ポジショニングを変えてノーベル賞を取った山中伸弥

 ポジショニングを変えることで、自分の価値が最も高まる場所にポジショニングするというニュータイプのワーキングスタイルを実践し、大きな成果に結びつけたのがノーベル賞を受賞した山中伸弥氏のキャリアです。

 山中氏は、スポーツ整形外科医を夢見て1987年から整形外科研修医として勤務するものの、手術のあまりの下手さに「向いていない」と感じて、2年後には基礎医学を学ぶため薬理学研究科に入学しています。

 しかし、伝統的な薬理学にも強いフラストレーションを抱いて、ここでも挫折してしまうのですが、研究の最中にノックアウト・マウス(遺伝子の機能を推定するために、特定の遺伝子を不活性化させたマウス)に出会って衝撃を受け、ここに新しいブレークスルーへの道があることを直感します。

 その後、博士号を取得し、アメリカのグラッドストーン研究所でゼロから分子生物学を勉強し、どんな細胞にも変化するES細胞に強い興味を持ちます。

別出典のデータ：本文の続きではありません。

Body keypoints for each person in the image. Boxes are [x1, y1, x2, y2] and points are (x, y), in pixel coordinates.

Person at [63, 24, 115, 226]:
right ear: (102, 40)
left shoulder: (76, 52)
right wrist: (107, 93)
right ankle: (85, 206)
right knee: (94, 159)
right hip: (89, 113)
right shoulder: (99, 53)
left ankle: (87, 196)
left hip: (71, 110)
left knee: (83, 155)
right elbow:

帰国後は、大阪市立大学医学部助手になってES細胞の研究をゼロから始めます。

 研究の内容は「受精卵から取り出して培養した生きた胚からではなく、皮膚などの体細胞からES細胞と同じような細胞を作る」という、まだ誰もやったことのないチャレンジでした。

 できるかどうかはわからない。しかし、もしできれば、受精卵を使うという倫理的問題と免疫拒絶問題の両方をクリアできる。

 できなければ、科学者をあっさりあきらめて町医者をやる、というのが助教授に就任したときの覚悟だったそうです。この研究がやがてiPS細胞の発見へとつながり、山中氏にノーベル賞をもたらしたのです。

 山中氏のキャリアは、私たちにさまざまな示唆を与えてくれます。

 山中氏が最初に目指したキャリアはスポーツ整形外科医でした。ですが、これは自分に向いていないと考えて、2年後にはキャリアを転向しています。結構短いな、というのが多くの人の印象ではないでしょうか。

 しかし医師としてどの領域で生きていくか、まさにどこにポジショニングするかを選べる期間はそう長くはありません。そのように考えてみれば「2年で見切る」というのも一つの勇気だと考えるべきなのかもしれません。

 そしてその後、薬理学の世界に身を転じた山中氏は、ここでも挫折してしまいますが、このとき、後の研究につながる大きなヒントを得ています。

 挫折して逃げる。ただし逃げるときにタダでは逃げない。そこから盗めるものはできるだけ盗んで、次のフィールドで活かす。そのようにしてフィールドを越境しているからこそ、知識や経験の多様性が増加し、それがやがてユニークな知的成果の創出につながったわけです。

 山中氏のキャリアは、一般に日本では忌避されがちなニュータイプの行動様式、つまり「一所懸命に頑張らず、次々にポジショニングを試すことで、最も自分が輝ける場所を探す」という行動様式がもたらす大きな成果を示しています。